#### [Objetivo do exercício]
Por favor, transcreva do texto sobre o filme Cabaret o trecho que vai de "Musicais: Cabaret" a "e Joe Masteroff)".

───── Texto fornecido

Musicais: Cabaret

CABARET (EUA, 1972) 
Direção e coreografia
: Bob Fosse
Roteiro: Jay Allen (baseado no musical Cabaret, de John Kander, Fred Ebb e Joe Masteroff)
Música: John Kander e Fred Ebb
Elenco: Liza Minnelli, Joel Grey, Michael York, Helmut Griem

Na Berlim do começo dos anos trinta, em plena ascensão nazista, a americana Sally Bowles (Liza Minnelli) trabalha como cantora no Kit Kat Club e sonha com fama e fortuna. Ao longo do filme, Sally forma um estranho triângulo amoroso com o acadêmico inglês Brian Roberts (Michael York) e o aristocrata alemão Maximilian von Heune (Helmut Griem).

──────────
───── Extrato de dados

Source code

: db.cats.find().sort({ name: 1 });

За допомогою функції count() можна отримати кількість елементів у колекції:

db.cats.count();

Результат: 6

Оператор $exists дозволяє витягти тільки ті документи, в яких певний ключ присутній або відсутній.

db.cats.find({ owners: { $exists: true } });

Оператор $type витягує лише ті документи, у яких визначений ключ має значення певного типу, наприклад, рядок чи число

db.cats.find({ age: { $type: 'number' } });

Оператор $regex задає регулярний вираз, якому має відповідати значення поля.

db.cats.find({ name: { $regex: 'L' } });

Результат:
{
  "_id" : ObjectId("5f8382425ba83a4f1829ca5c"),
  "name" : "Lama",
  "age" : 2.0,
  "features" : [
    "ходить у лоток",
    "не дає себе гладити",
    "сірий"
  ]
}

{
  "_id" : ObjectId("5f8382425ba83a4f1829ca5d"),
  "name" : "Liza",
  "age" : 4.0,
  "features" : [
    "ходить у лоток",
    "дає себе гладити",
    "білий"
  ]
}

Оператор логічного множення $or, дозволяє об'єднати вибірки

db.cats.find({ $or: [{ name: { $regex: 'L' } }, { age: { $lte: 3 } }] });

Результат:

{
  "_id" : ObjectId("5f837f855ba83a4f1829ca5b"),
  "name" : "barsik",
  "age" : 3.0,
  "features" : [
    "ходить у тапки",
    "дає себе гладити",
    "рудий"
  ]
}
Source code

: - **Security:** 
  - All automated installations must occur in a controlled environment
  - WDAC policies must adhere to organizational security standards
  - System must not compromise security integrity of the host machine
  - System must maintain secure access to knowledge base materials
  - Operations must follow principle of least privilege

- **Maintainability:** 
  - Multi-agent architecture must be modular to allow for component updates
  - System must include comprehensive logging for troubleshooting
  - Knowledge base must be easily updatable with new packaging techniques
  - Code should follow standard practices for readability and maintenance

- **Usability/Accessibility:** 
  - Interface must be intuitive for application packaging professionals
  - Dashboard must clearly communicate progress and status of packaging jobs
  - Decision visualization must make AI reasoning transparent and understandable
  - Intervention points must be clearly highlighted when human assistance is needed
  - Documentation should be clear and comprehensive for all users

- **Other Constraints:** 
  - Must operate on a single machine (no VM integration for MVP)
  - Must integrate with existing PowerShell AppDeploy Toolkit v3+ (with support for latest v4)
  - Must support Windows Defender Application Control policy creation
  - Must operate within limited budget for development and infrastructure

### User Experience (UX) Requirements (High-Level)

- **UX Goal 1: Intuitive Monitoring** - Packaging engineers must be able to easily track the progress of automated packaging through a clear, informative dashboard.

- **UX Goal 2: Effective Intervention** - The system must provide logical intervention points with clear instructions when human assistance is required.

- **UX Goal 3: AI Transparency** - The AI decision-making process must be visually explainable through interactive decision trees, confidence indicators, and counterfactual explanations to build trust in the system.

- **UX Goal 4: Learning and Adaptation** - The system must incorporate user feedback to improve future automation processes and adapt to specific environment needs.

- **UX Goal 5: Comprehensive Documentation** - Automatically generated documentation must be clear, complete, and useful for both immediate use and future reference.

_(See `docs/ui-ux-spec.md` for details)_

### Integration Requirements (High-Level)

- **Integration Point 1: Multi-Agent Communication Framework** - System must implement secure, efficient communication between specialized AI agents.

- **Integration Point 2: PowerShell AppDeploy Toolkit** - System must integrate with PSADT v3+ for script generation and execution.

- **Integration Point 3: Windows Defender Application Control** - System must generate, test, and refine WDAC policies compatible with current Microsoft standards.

──────────

#### [Resultado da tarefa]
Musicais: Cabaret

CABARET (EUA, 1972) 
Direção e coreografia
: Bob Fosse
Roteiro: Jay Allen (baseado no musical Cabaret, de John Kander, Fred Ebb e Joe Masteroff)